§ Excerpted data
═══

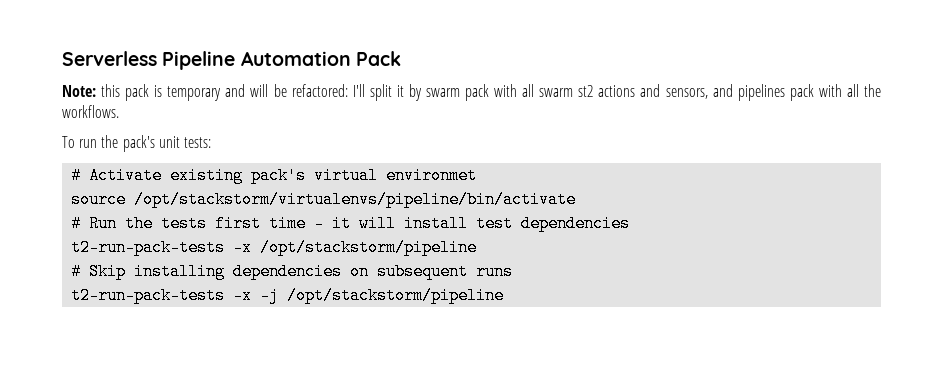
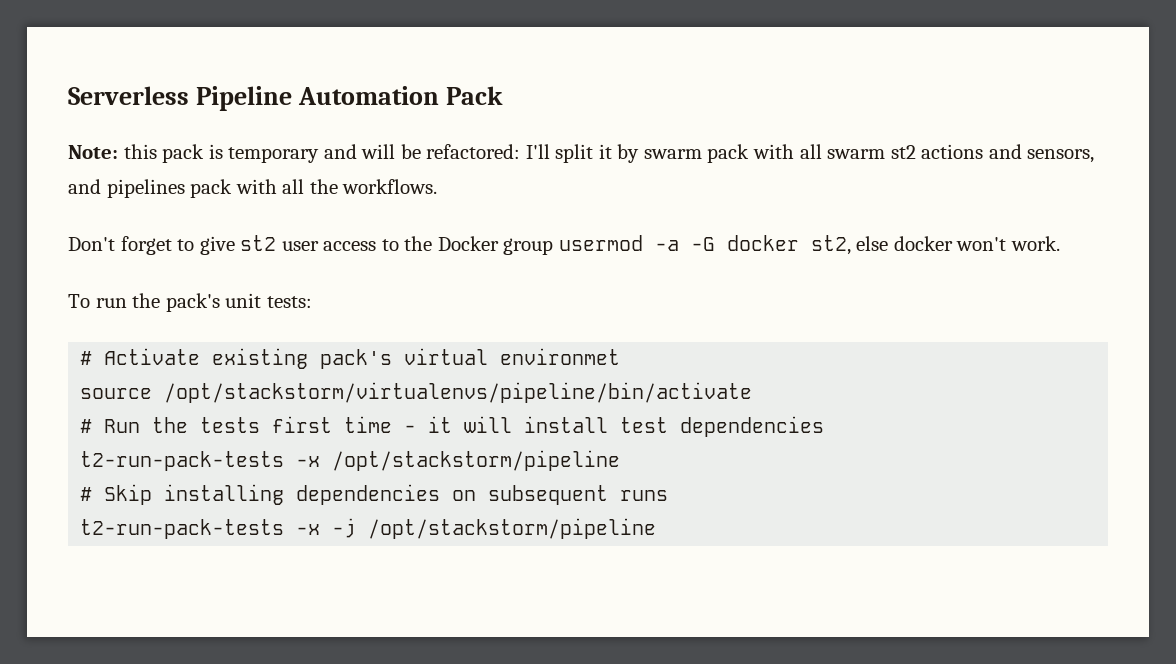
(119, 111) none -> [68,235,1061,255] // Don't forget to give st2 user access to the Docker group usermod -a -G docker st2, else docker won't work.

═══

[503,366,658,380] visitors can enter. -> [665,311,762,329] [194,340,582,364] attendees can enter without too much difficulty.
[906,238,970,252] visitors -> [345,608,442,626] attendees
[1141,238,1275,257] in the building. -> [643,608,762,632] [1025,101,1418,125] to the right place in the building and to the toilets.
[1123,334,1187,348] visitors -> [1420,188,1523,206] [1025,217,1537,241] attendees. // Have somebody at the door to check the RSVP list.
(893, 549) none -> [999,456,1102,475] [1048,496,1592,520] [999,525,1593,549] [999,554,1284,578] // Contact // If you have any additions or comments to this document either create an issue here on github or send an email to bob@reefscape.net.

═══

§ What is being asked
What lines in the listing contain "none"? Copy them all.

§ Your response
(119, 111) none -> [68,235,1061,255] // Don't forget to give st2 user access to the Docker group usermod -a -G docker st2, else docker won't work.
(893, 549) none -> [999,456,1102,475] [1048,496,1592,520] [999,525,1593,549] [999,554,1284,578] // Contact // If you have any additions or comments to this document either create an issue here on github or send an email to bob@reefscape.net.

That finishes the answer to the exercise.